Text
This manual mainly focuses on how to safely set the Hardware part of the machine. Software issues as well as design making are not addressed. Please refer to T-Tech full manual for software related information.
- System features
- Initial system check
- Setting the workpiece
- Setting initial conditions
- Machining a layer
- Finishing the job
The T-Tech QC5000S-E Quick Circuit features software adjustable motor spindle speeds between 8,000 and 24,000 RPM, making it a good fit for fast machining of various board prototypes materials. The IsoPro software enables automatic data conversion from almost any CAD package. It also offers the possibility to import DXF and export Gerber data. Main features of the T-Tech QC5000S-E Quick Circuit are:
|Min. Trace||130um (5 mils)|
|Min. drill hole||330um (13 mils)|
|Spindle speed||8000 to 24000 rpm|
|Working area||254mm X 330mm|
|X/Y positioning||Precision stepper motors|
|Resolution||6.5um (0.25 mils)|
Some terminology before we begin:
- Work piece: the piece of plastic you are going to machine. It may also be a copper-clad board to machine printed circuit boards.
- Sacrificial board: a less expensive piece of plastic positioned under your work piece to prevent damage to the Quick circuit and breakage of carbide tips.
- Carbide bits: these are extremely hard tools needed for machining. There are two basic types of tools used with the Quick Circuit: end mills and drill bits.
End Mills are used to engrave patterns in the work piece or to cut through it. Lines are machined with an end mill.
Drill bits are used to drill holes in your work piece.
A significant difference between an end mill and a drill bit of the same diameter is the fact that the tip of the end mill is flat while the tip of the drill bit is pointy.
Verify the status of the Quick Circuit system first by performing the following checks:
- Log on CMi login system.
- Verify that the USB cable between the computer and the CNC is connected in both ends.
- Verify that the milling table is connected to the controller with the 37-pin cable.
- Verify that the vacuum system is plugged into the controller and connected to the head assembly of the milling table. Make sure the switch is ON in the vacuum unit.
- Verify that the Top Stop and the vacuum hose underneath the milling head are both raised enough to prevent the Quick circuit from hitting any obstacles during initialization.

Task item A
Convert every line of the Collected data listing into a JSON list of strings, one string per line, leaving out blank lines. Omit the picture markers from the list.

(Collected data)

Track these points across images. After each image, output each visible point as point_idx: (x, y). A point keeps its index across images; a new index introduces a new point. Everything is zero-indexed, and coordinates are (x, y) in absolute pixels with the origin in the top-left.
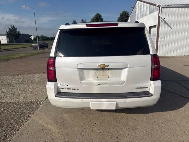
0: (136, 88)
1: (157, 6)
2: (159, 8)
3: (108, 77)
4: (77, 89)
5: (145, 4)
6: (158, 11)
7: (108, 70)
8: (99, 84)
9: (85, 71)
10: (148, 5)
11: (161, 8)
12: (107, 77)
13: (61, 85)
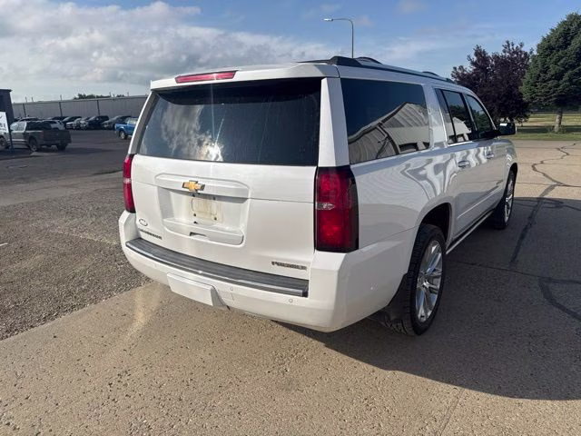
0: (273, 263)
3: (216, 219)
4: (160, 237)
7: (214, 199)
8: (191, 234)
9: (172, 193)
12: (213, 217)
13: (140, 220)
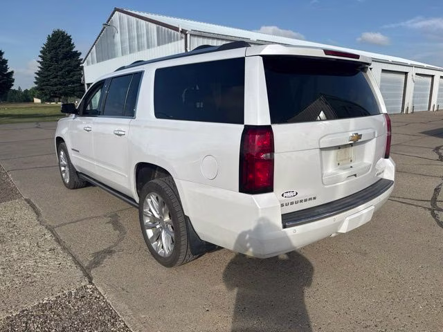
1: (180, 30)
2: (184, 36)
3: (351, 161)
4: (315, 198)
5: (143, 22)
6: (183, 40)
10: (154, 26)
11: (188, 36)
12: (349, 160)
13: (283, 195)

Task item B
Answer these questions about the manual:
(i) What range of spindle speeds does the machine offer?
(ii) Which cable connects the milling table to the controller?
(iii) How does the tip of an end mill differ from the tip of a drill bit of the same diameter?

Expected output A
[
  "Track these points across images. After each image, output each visible point as point_idx: (x, y). A point keeps its index across images; a new index introduces a new point. Everything is zero-indexed, and coordinates are (x, y) in absolute pixels with the origin in the top-left.",
  "0: (136, 88)",
  "1: (157, 6)",
  "2: (159, 8)",
  "3: (108, 77)",
  "4: (77, 89)",
  "5: (145, 4)",
  "6: (158, 11)",
  "7: (108, 70)",
  "8: (99, 84)",
  "9: (85, 71)",
  "10: (148, 5)",
  "11: (161, 8)",
  "12: (107, 77)",
  "13: (61, 85)",
  "0: (273, 263)",
  "3: (216, 219)",
  "4: (160, 237)",
  "7: (214, 199)",
  "8: (191, 234)",
  "9: (172, 193)",
  "12: (213, 217)",
  "13: (140, 220)",
  "1: (180, 30)",
  "2: (184, 36)",
  "3: (351, 161)",
  "4: (315, 198)",
  "5: (143, 22)",
  "6: (183, 40)",
  "10: (154, 26)",
  "11: (188, 36)",
  "12: (349, 160)",
  "13: (283, 195)"
]

Expected output B
(i) 8,000 to 24,000 RPM
(ii) The 37-pin cable
(iii) The tip of the end mill is flat, while the tip of the drill bit is pointy.